FARM MACHINERY SELECTION FOR AGRICULTURAL PRODUCTION BASED ON GROSS-MARGIN COSTING ANALYSIS IN LAFIA L .G .A OF NASARAWA STATE, NIGERIA
Keywords:
Farm machinery, selection, Agricultural production, Gross-margin cost, Lafia, NigeriaAbstract
A Survey was conducted in Lafia ,Lafia North and East Local and development areas of Nasarawa State, Nigeria to compare the costs of using hired tractors with the costs of operating privately – owned tractors. The results of survey showed that the State land areas cultivated by the survey farm enterprises was 245ha.The State number of tractors was 15 and all the tractors have the same power rating of 53.7kW (72hp).The total annual fixed cost for operating the tractors was N888,425.36 while the total variable cost was N218,535.36. The cost of hiring by government was less than that of privately-owned enterprise. It was discovered that a tractor ploughing at the rate of 1.2ha/hr and working for an average of 8hrs/day will plough 9.6ha of land per day.
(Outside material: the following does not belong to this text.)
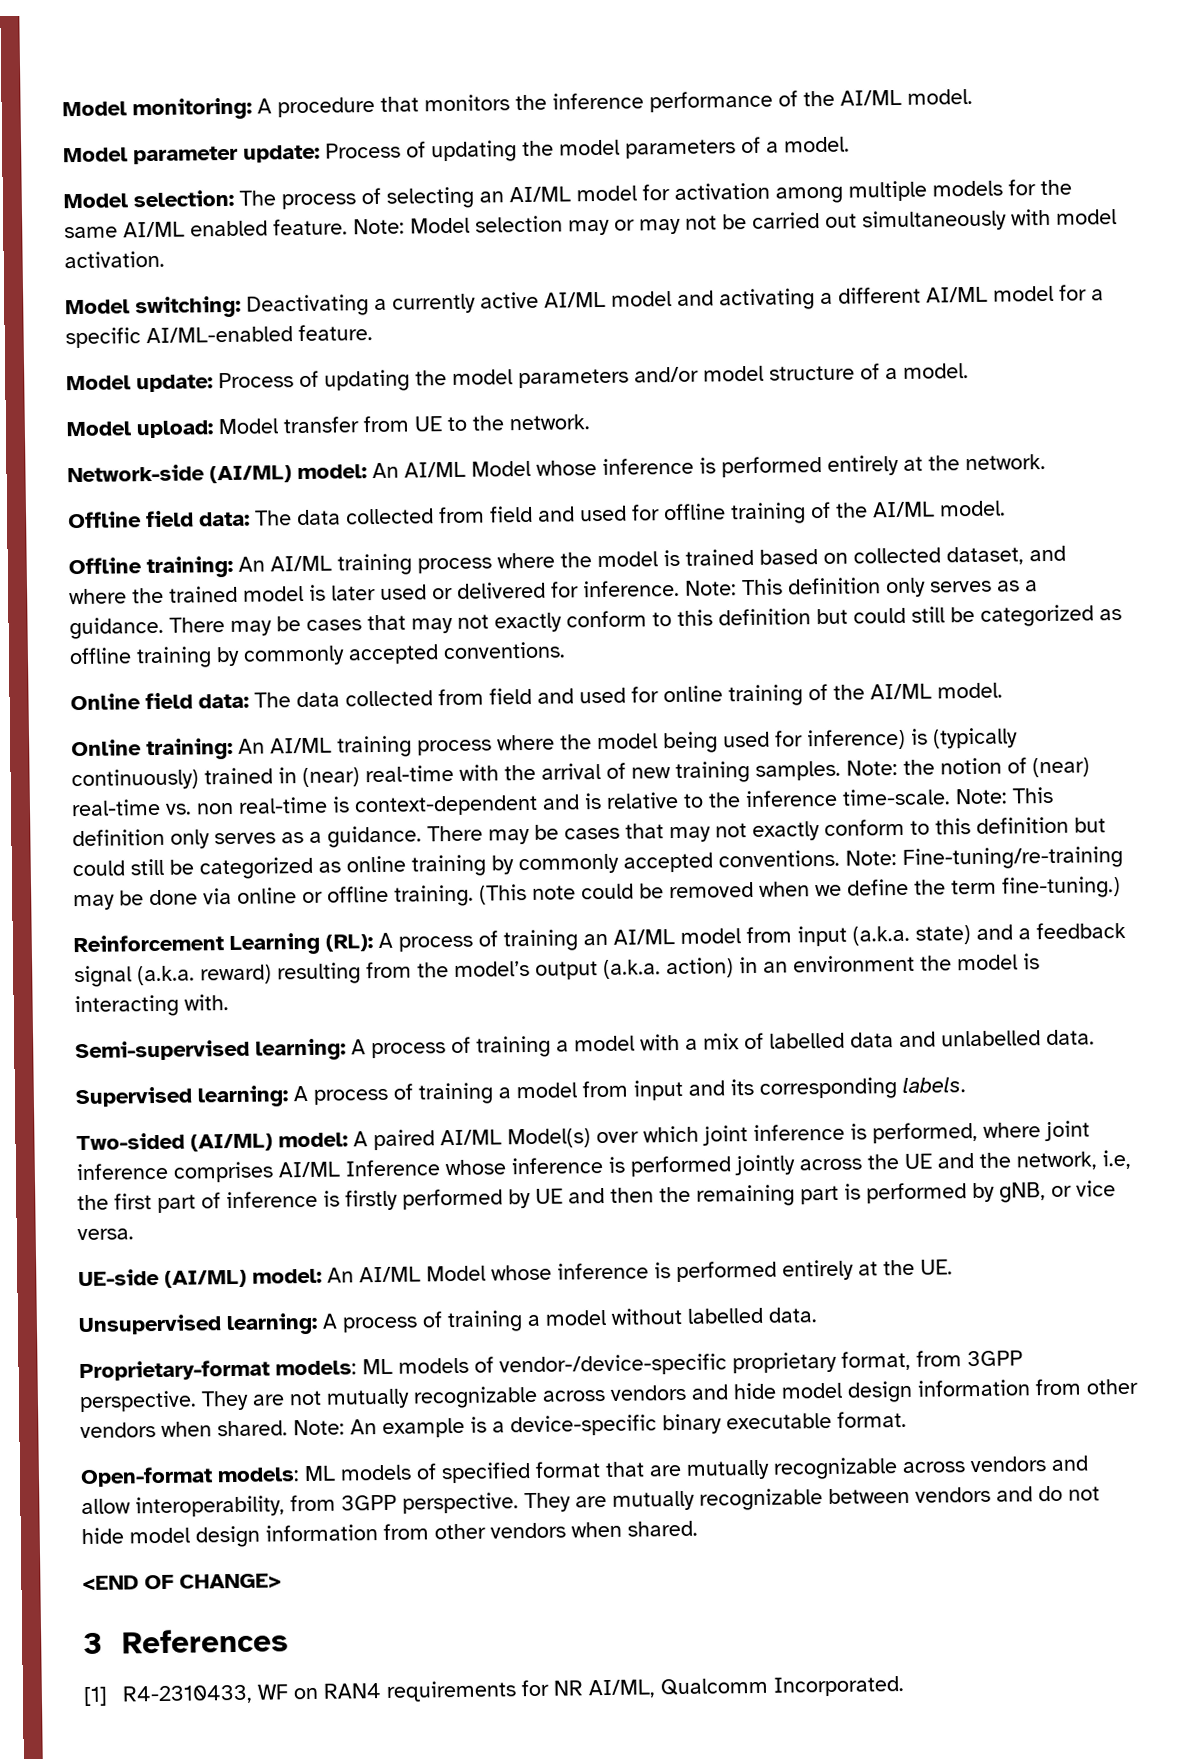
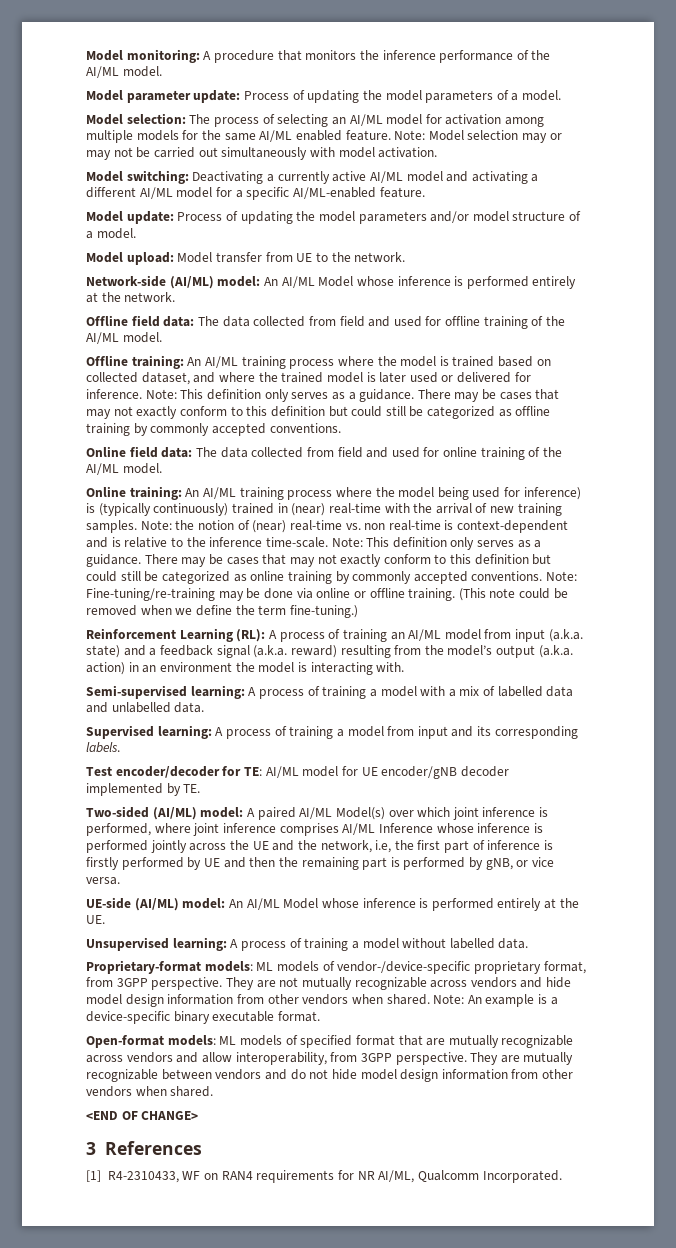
(966, 1085) none -> [86,766,509,779] [86,783,201,796] // Test encoder/decoder for TE: AI/ML model for UE encoder/gNB decoder implemented by TE.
The result of the study also highlighted the factors that affect farm machinery selection and how best these factors could be influenced by well-planned selection practices. A gross-margin cost analysis was used in the profit evaluation of specific machinery work combination. It was found that the
allocation of capital to purchase machinery can be made as effective as possible with machinery being chosen on the basis of which one will give the beneficial productivity. The paper also identified poor selection and in efficient operation as factors partly responsible for the increase in machinery operation. The study recommended among other things that the selection of farm machinery for agricultural production should be area specific due to ecological conditions and also based on the type of farm enterprise.